The Oxford English Dictionary, or OED, has many definitions for the word light as it in itself is a very complex concept. First uses of the word Light have been traced back as early as 1000 B.C.E. The Oxford English Dictionary defines Light in a general sense as “that natural agent or influence which (emanating from the sun, bodies intensely heated or burning sources) evokes the functional activity of the organ of sight” (OED) Light finds its roots in various Proto-Indo-European words such as: bhāos, leghús, and leuks. Leuks is also the proto-ido-european root for looks. Light later developed into the Sanskrit root ruc, to shine, and rṓcas and rōcís, brightness. The first use of the word light as we understand it was in the Old English-Middle English version around 1000 B.C.E as leoht. The spelling of light as we see it today was actually used by William Shakespeare in a narrative poem in 1594 (OED). Since then, the word light has been adopted into many fields with an ever growing understanding of the word.

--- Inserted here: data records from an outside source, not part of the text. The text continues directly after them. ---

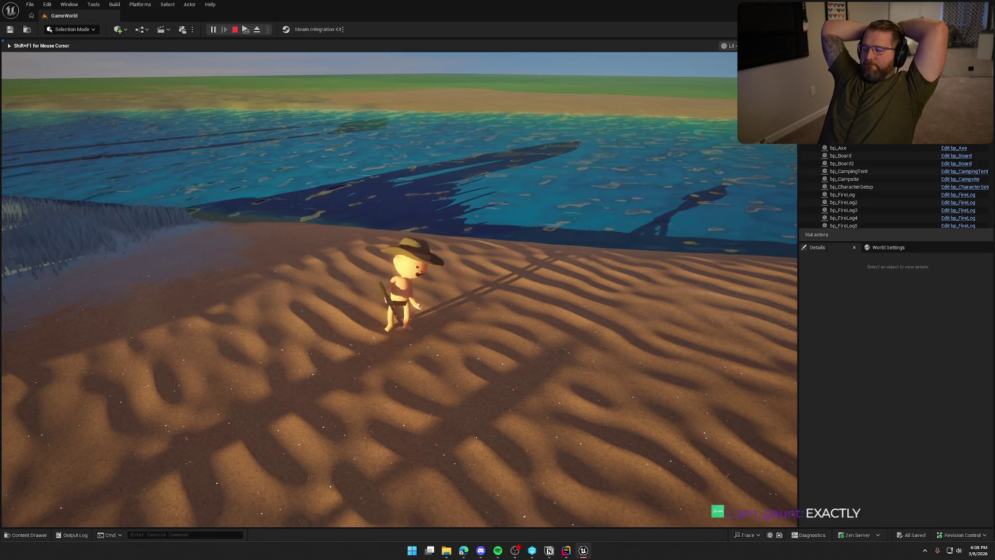
pyautogui.press('Escape')
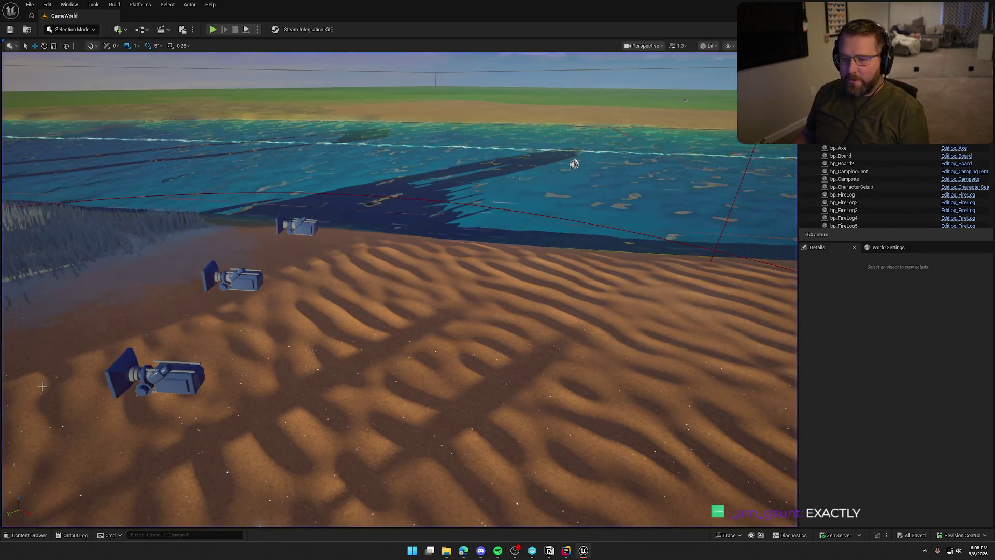
# - Open ABP_Player from the Art > Anims folder in the Content Drawer
pyautogui.press('ctrl+space')
pyautogui.click(26, 374)
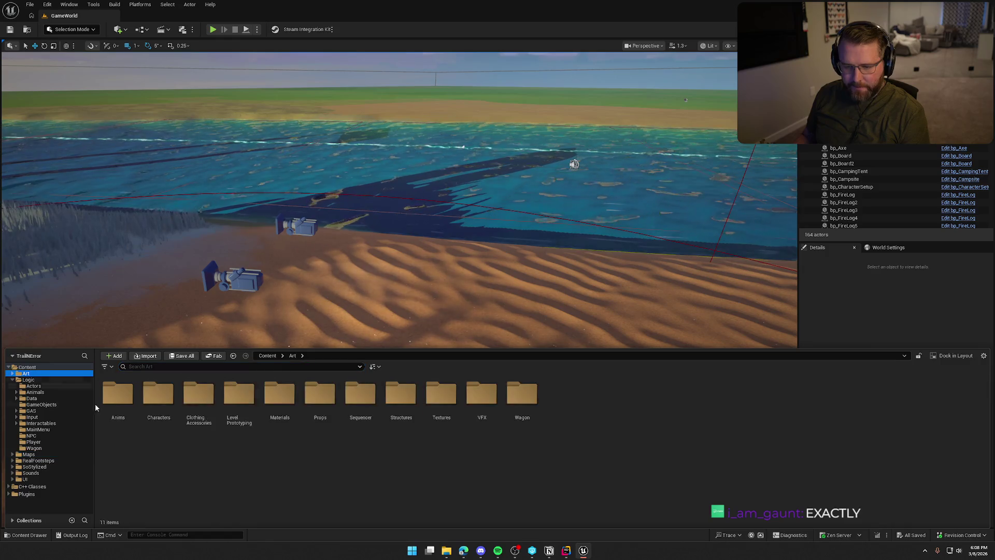
pyautogui.doubleClick(117, 394)
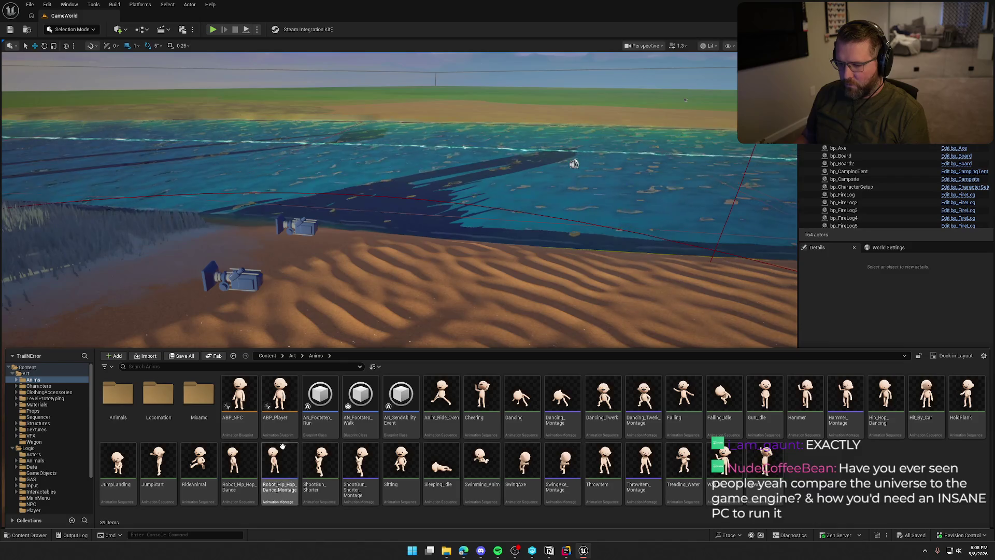
pyautogui.click(274, 398)
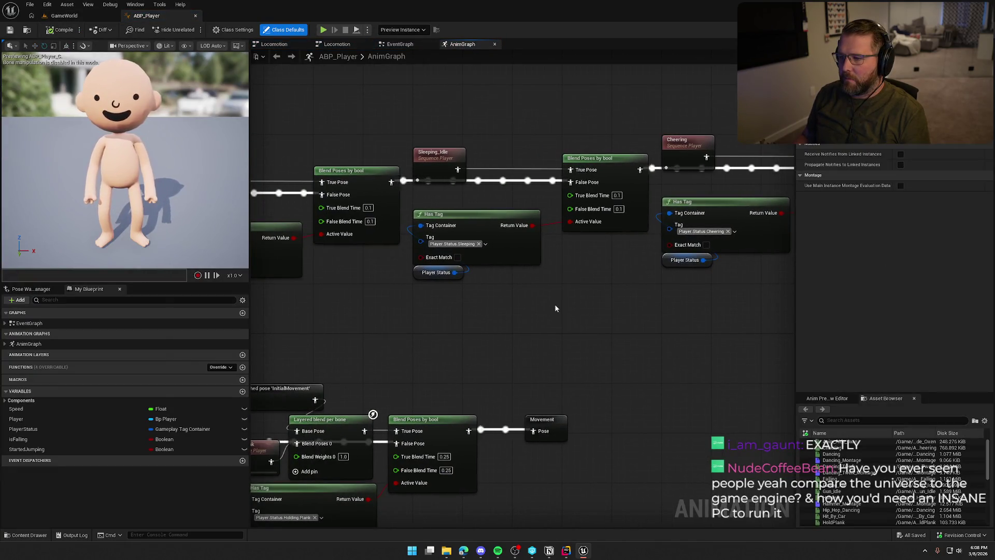
# - Pan the AnimGraph to inspect the gun-holding blend nodes, UpperBody slot and Output Pose
pyautogui.scroll(-3, 570, 327)
pyautogui.moveTo(591, 324)
pyautogui.mouseDown()
pyautogui.moveTo(695, 299)
pyautogui.moveTo(790, 300)
pyautogui.mouseUp()
pyautogui.moveTo(531, 224)
pyautogui.mouseDown()
pyautogui.moveTo(455, 296)
pyautogui.moveTo(541, 309)
pyautogui.moveTo(453, 274)
pyautogui.moveTo(635, 235)
pyautogui.moveTo(715, 166)
pyautogui.mouseUp()
pyautogui.moveTo(487, 316)
pyautogui.mouseDown()
pyautogui.moveTo(390, 204)
pyautogui.moveTo(356, 186)
pyautogui.mouseUp()
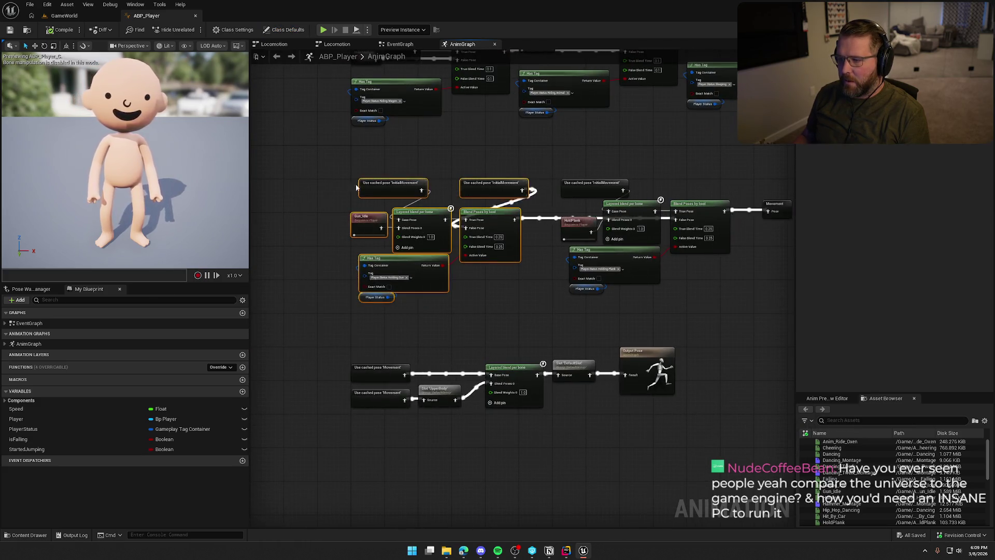
pyautogui.scroll(3, 516, 323)
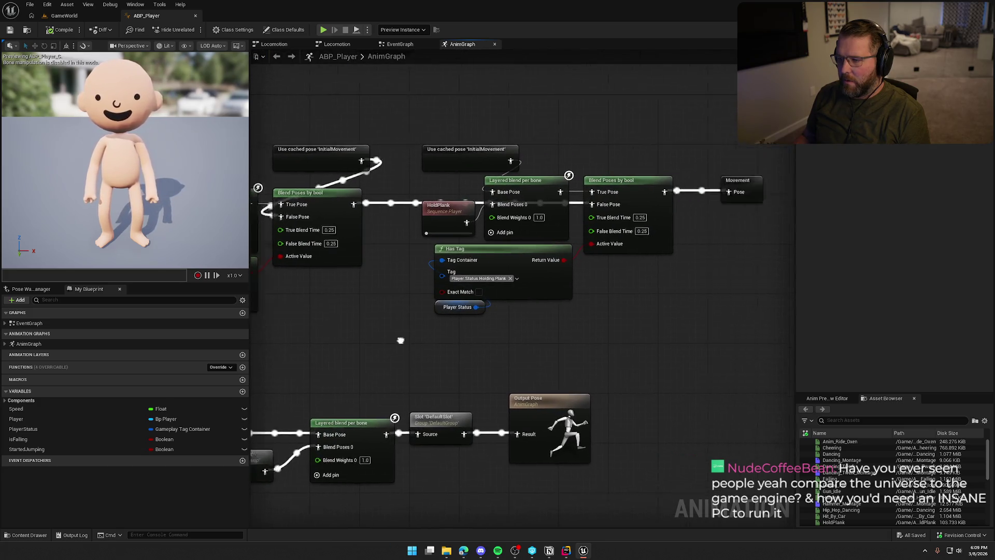
pyautogui.moveTo(544, 336)
pyautogui.mouseDown()
pyautogui.moveTo(601, 301)
pyautogui.moveTo(816, 256)
pyautogui.moveTo(473, 147)
pyautogui.mouseUp()
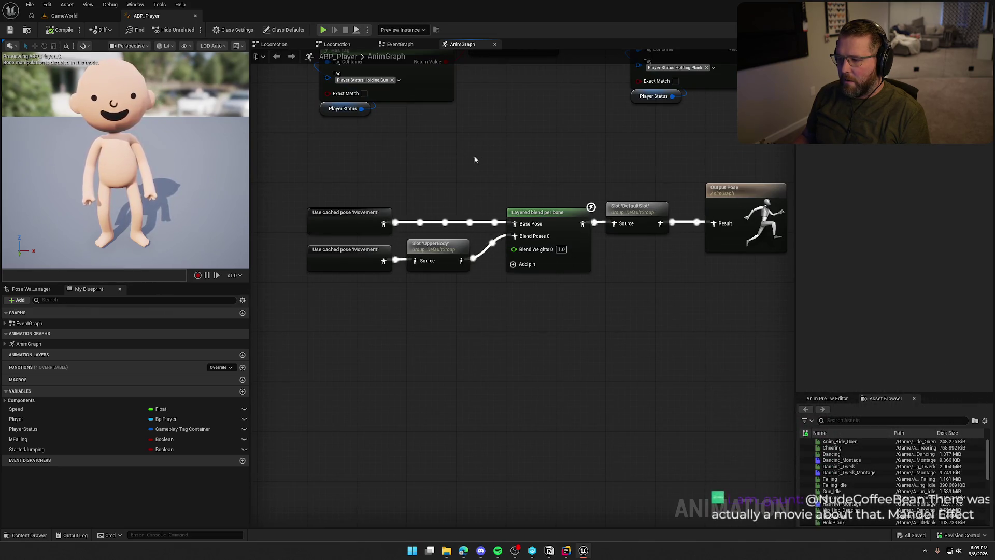
pyautogui.moveTo(336, 193); pyautogui.dragTo(639, 316)
pyautogui.click(595, 316)
pyautogui.moveTo(509, 145)
pyautogui.mouseDown()
pyautogui.moveTo(522, 303)
pyautogui.moveTo(316, 291)
pyautogui.moveTo(544, 300)
pyautogui.moveTo(481, 437)
pyautogui.moveTo(518, 485)
pyautogui.mouseUp()
# - Open the Locomotion state machine, flip through the EventGraph and Locomotion, and return to the AnimGraph
pyautogui.click(327, 136)
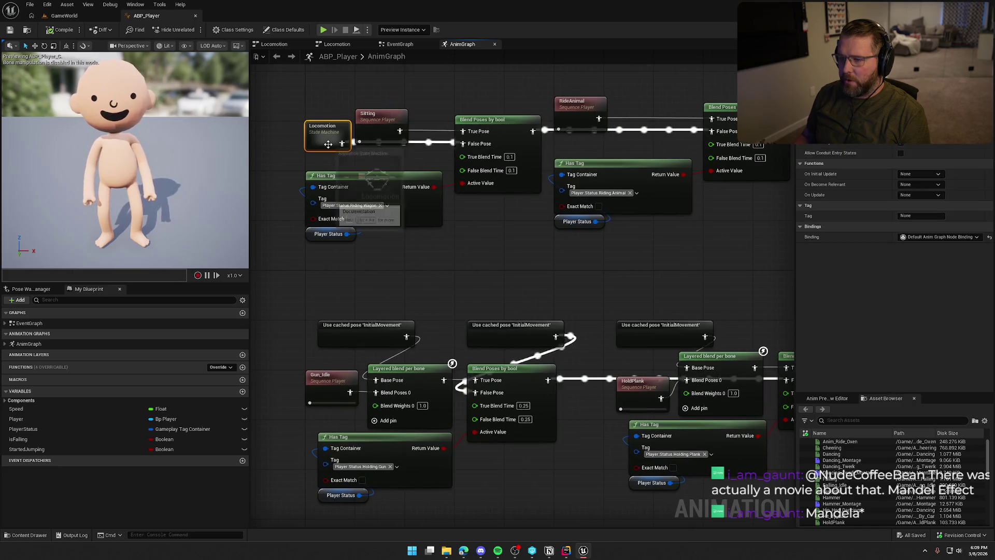
pyautogui.doubleClick(326, 136)
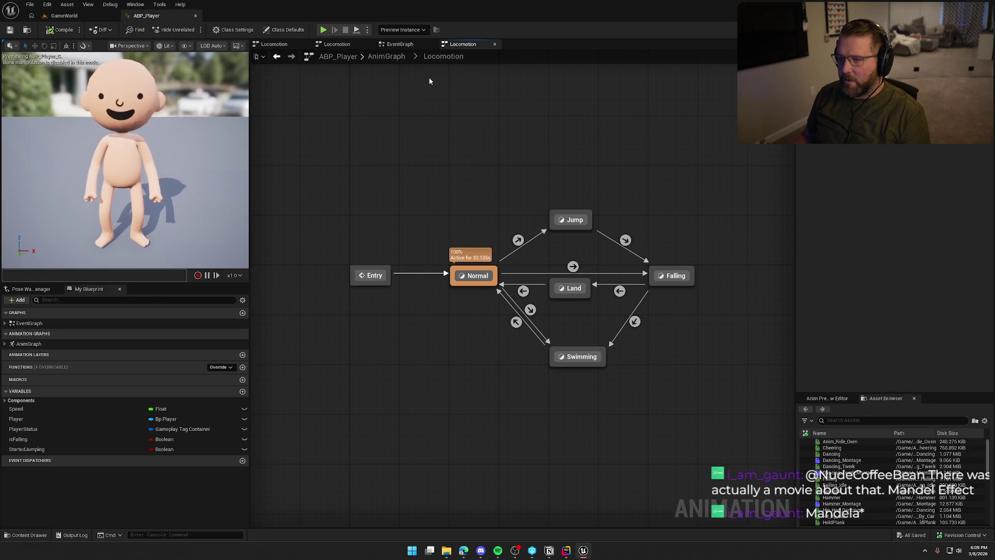
pyautogui.click(397, 45)
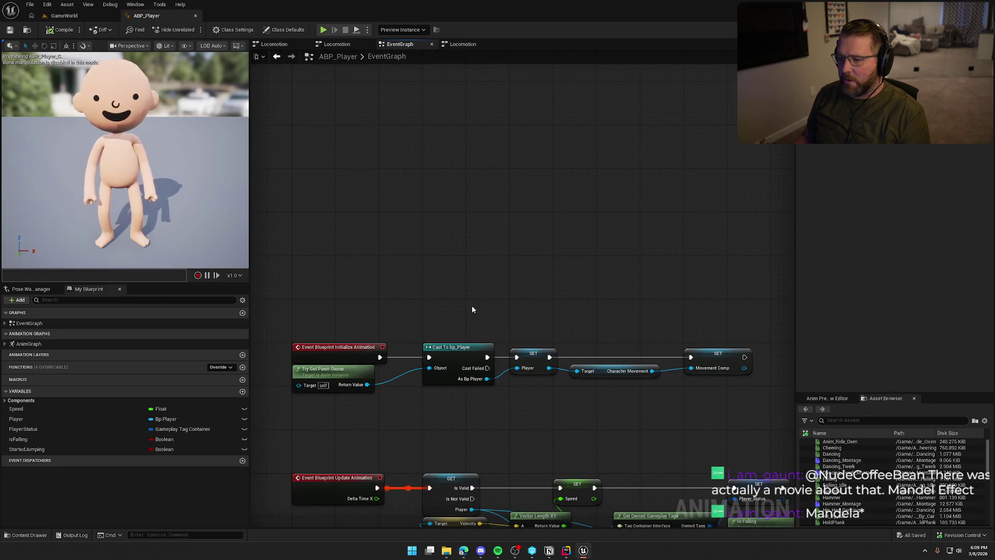
pyautogui.click(333, 47)
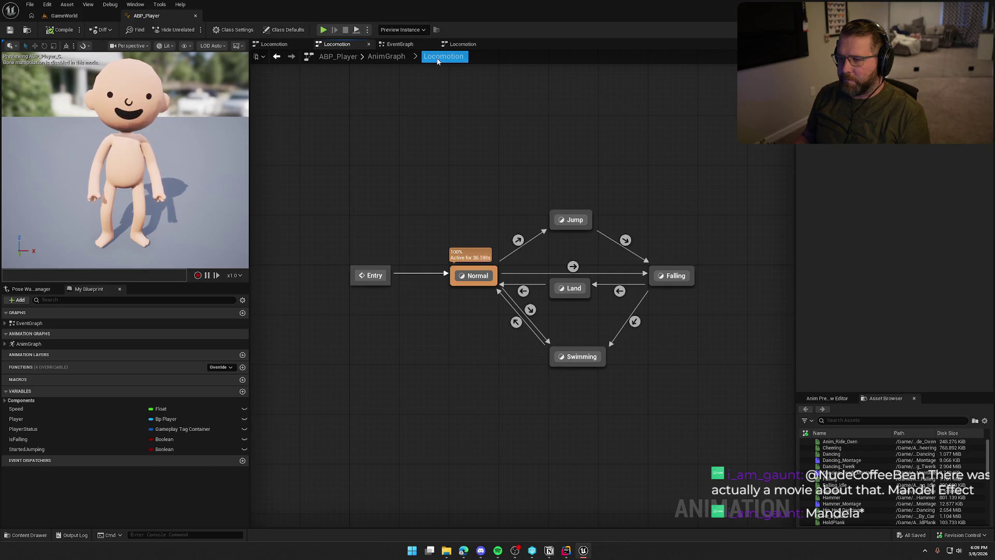
pyautogui.click(388, 58)
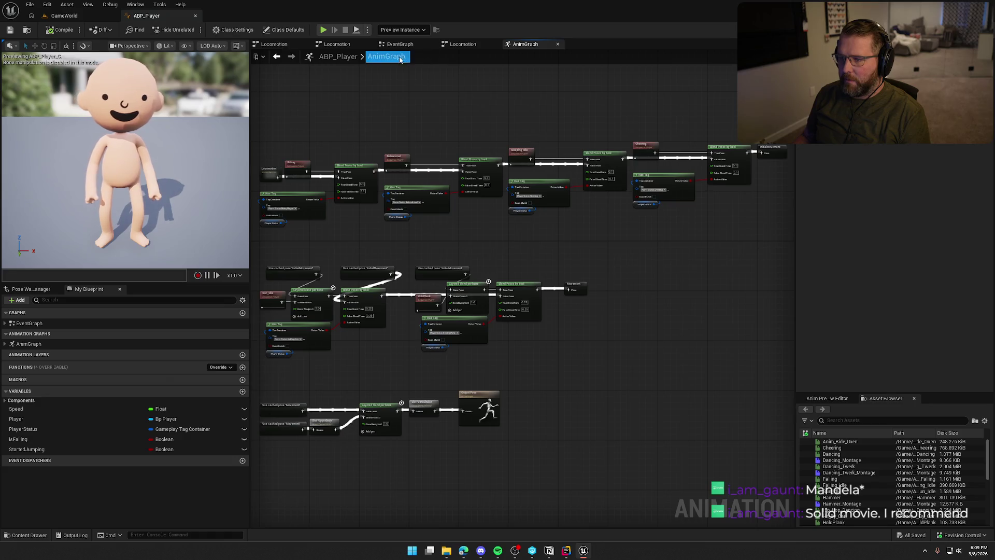
pyautogui.click(400, 44)
pyautogui.click(463, 44)
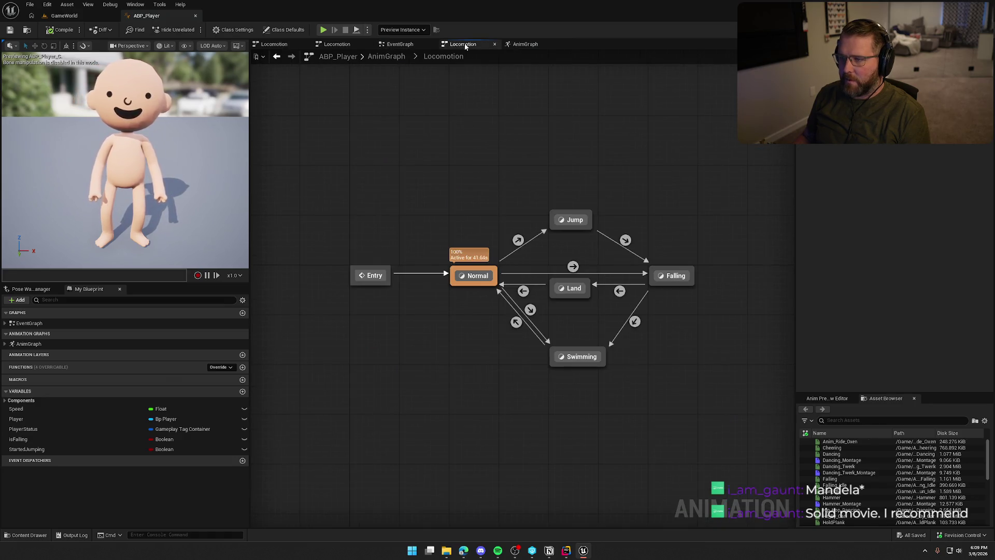
pyautogui.click(407, 45)
pyautogui.click(288, 45)
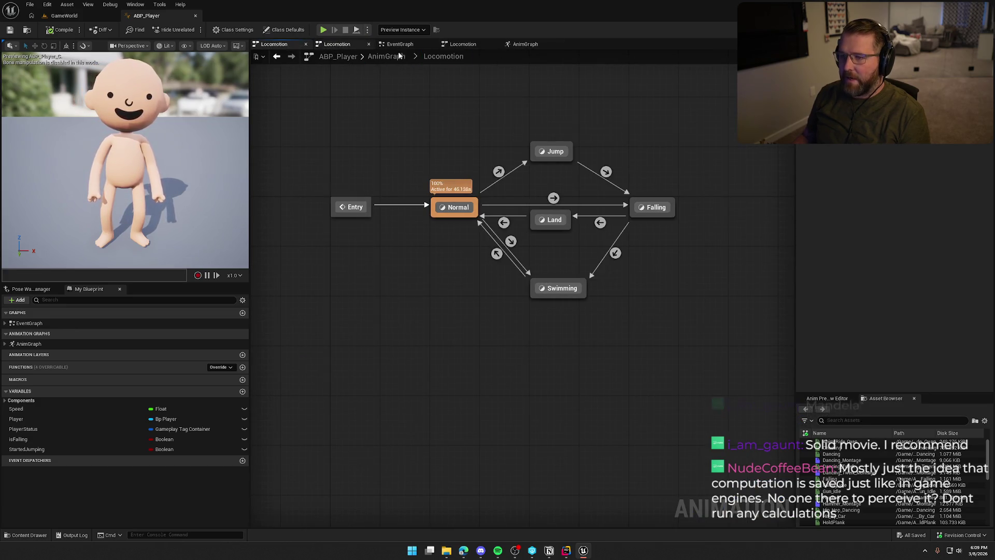
pyautogui.click(525, 44)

                The OED provides subsequent definitions for light, but light is always best understood when compared with darkness. Light is defined as a influence that allows us to see, but if everything were to be illuminated then there would be no way of differentiating light from darkness; and the same were to be true if everything were only darkness. It is from this curiosity with defining light that many scientific fields have emerged in the study of light and its properties.

                The first use of light in a scientific application was by Sir Isaac Newton in the year 1704 on the topic of Opticks or optics. The study of geometric optics is the study of how light travels in a straight line and what happens to it when refracted or reflected. This study of light becomes a larger study of what light is in a physics sense. Physicists such as Thomas Young, Albert Einstein, and Max Planck have tried to define light and its properties as it exhibits both wave properties and particle properties. The study of light can also be applied in a chemistry application in the wave spectra of electrons and their valence shells.          

                The study and application of light as we know it is a vast field that most people still do not understand today. By defining the word we come closer to a better understanding of what light is, and we may never really be able to fully understand what light is; it may be one subject that will fascinate us for years to come.